▶ [The input]:
────────────────────────────────────────
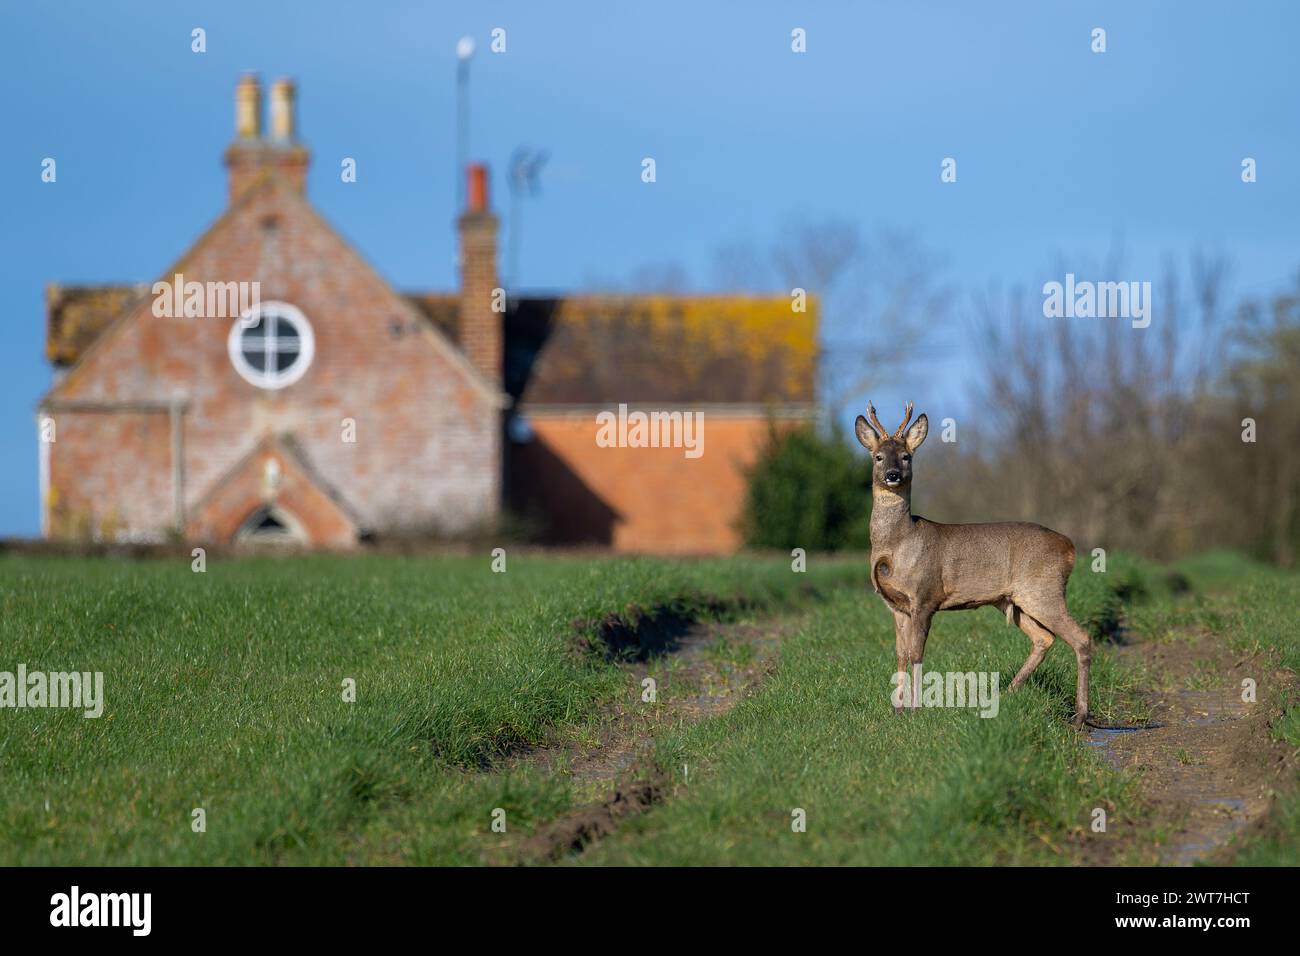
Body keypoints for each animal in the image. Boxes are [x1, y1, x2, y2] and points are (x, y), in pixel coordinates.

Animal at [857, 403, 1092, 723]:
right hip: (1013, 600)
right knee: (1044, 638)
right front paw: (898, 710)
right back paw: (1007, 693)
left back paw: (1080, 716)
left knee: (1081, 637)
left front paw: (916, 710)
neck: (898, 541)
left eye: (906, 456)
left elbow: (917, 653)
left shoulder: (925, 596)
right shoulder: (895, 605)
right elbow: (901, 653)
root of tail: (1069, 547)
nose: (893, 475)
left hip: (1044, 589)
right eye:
────────────────────────────────────────
▶ [What you will do]: Output every entry word for word, but omit the pictures.

▶ [Task solution]:
Body keypoints for each animal in the image. Boxes are [x1, y1, x2, y2] and points are (x, y), in pixel coordinates.

Animal at [857, 403, 1092, 723]:
right hip: (1013, 600)
right knee: (1044, 638)
right front paw: (898, 710)
right back paw: (1007, 693)
left back paw: (1080, 716)
left knee: (1081, 637)
left front paw: (916, 710)
neck: (898, 541)
left eye: (906, 456)
left elbow: (917, 653)
left shoulder: (925, 596)
right shoulder: (895, 605)
right elbow: (901, 653)
root of tail: (1069, 547)
nose: (893, 475)
left hip: (1044, 589)
right eye:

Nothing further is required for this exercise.